INFORMATION SHOWN:
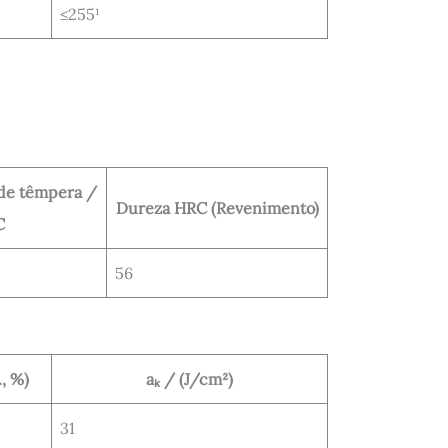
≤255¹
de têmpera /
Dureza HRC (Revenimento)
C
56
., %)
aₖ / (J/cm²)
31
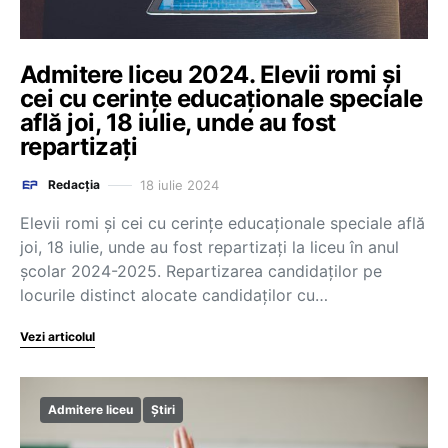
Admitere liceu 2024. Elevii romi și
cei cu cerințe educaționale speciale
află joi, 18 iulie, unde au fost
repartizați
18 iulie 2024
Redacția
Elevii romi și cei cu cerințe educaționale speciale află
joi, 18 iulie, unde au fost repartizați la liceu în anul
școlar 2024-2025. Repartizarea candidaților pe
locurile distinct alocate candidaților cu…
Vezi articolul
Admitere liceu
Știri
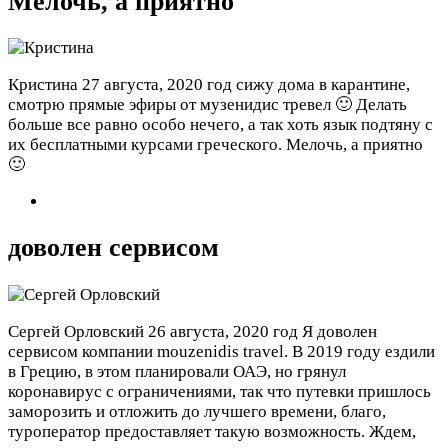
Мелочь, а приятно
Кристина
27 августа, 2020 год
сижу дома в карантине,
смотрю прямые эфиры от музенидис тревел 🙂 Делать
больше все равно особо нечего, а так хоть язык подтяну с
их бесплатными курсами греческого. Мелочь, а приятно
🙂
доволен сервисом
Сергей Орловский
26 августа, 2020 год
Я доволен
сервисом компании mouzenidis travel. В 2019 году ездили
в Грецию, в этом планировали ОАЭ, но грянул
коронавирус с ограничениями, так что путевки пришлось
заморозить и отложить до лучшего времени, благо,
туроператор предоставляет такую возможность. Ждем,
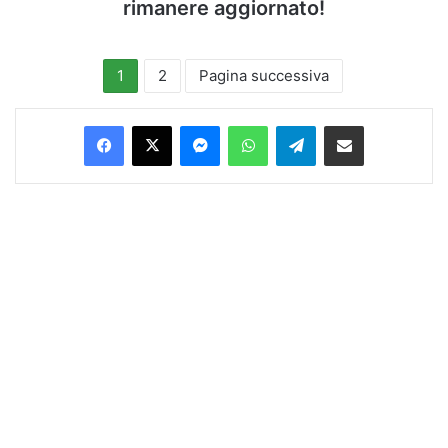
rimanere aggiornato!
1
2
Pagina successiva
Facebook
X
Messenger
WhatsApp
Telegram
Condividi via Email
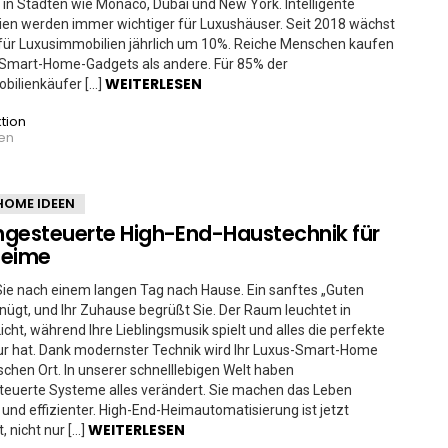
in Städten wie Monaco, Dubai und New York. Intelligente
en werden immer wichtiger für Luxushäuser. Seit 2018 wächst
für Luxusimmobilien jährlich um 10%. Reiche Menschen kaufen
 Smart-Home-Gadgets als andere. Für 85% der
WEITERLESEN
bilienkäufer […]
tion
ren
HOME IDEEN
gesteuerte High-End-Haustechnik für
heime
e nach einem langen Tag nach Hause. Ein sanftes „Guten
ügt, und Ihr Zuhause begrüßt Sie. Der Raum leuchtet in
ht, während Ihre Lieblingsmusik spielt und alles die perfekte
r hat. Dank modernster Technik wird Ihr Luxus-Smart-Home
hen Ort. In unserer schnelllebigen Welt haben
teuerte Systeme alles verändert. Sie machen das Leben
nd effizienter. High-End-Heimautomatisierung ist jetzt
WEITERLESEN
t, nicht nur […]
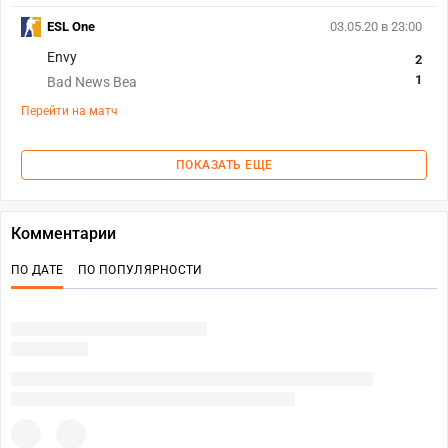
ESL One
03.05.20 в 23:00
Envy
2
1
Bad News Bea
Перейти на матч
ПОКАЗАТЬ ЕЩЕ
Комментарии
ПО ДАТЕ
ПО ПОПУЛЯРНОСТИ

WORK INSTRUCTIONS: Write the material above out again exactly. Omit every image.

SOLUTION FOR THIS TASK:
≤255¹
de têmpera /
Dureza HRC (Revenimento)
C
56
., %)
aₖ / (J/cm²)
31
Admitere liceu 2024. Elevii romi și
cei cu cerințe educaționale speciale
află joi, 18 iulie, unde au fost
repartizați
18 iulie 2024
Redacția
Elevii romi și cei cu cerințe educaționale speciale află
joi, 18 iulie, unde au fost repartizați la liceu în anul
școlar 2024-2025. Repartizarea candidaților pe
locurile distinct alocate candidaților cu…
Vezi articolul
Admitere liceu
Știri
Мелочь, а приятно
Кристина
27 августа, 2020 год
сижу дома в карантине,
смотрю прямые эфиры от музенидис тревел 🙂 Делать
больше все равно особо нечего, а так хоть язык подтяну с
их бесплатными курсами греческого. Мелочь, а приятно
🙂
доволен сервисом
Сергей Орловский
26 августа, 2020 год
Я доволен
сервисом компании mouzenidis travel. В 2019 году ездили
в Грецию, в этом планировали ОАЭ, но грянул
коронавирус с ограничениями, так что путевки пришлось
заморозить и отложить до лучшего времени, благо,
туроператор предоставляет такую возможность. Ждем,
rimanere aggiornato!
1
2
Pagina successiva
Facebook
X
Messenger
WhatsApp
Telegram
Condividi via Email
in Städten wie Monaco, Dubai und New York. Intelligente
en werden immer wichtiger für Luxushäuser. Seit 2018 wächst
für Luxusimmobilien jährlich um 10%. Reiche Menschen kaufen
 Smart-Home-Gadgets als andere. Für 85% der
WEITERLESEN
bilienkäufer […]
tion
ren
HOME IDEEN
gesteuerte High-End-Haustechnik für
heime
e nach einem langen Tag nach Hause. Ein sanftes „Guten
ügt, und Ihr Zuhause begrüßt Sie. Der Raum leuchtet in
ht, während Ihre Lieblingsmusik spielt und alles die perfekte
r hat. Dank modernster Technik wird Ihr Luxus-Smart-Home
hen Ort. In unserer schnelllebigen Welt haben
teuerte Systeme alles verändert. Sie machen das Leben
nd effizienter. High-End-Heimautomatisierung ist jetzt
WEITERLESEN
t, nicht nur […]
ESL One
03.05.20 в 23:00
Envy
2
1
Bad News Bea
Перейти на матч
ПОКАЗАТЬ ЕЩЕ
Комментарии
ПО ДАТЕ
ПО ПОПУЛЯРНОСТИ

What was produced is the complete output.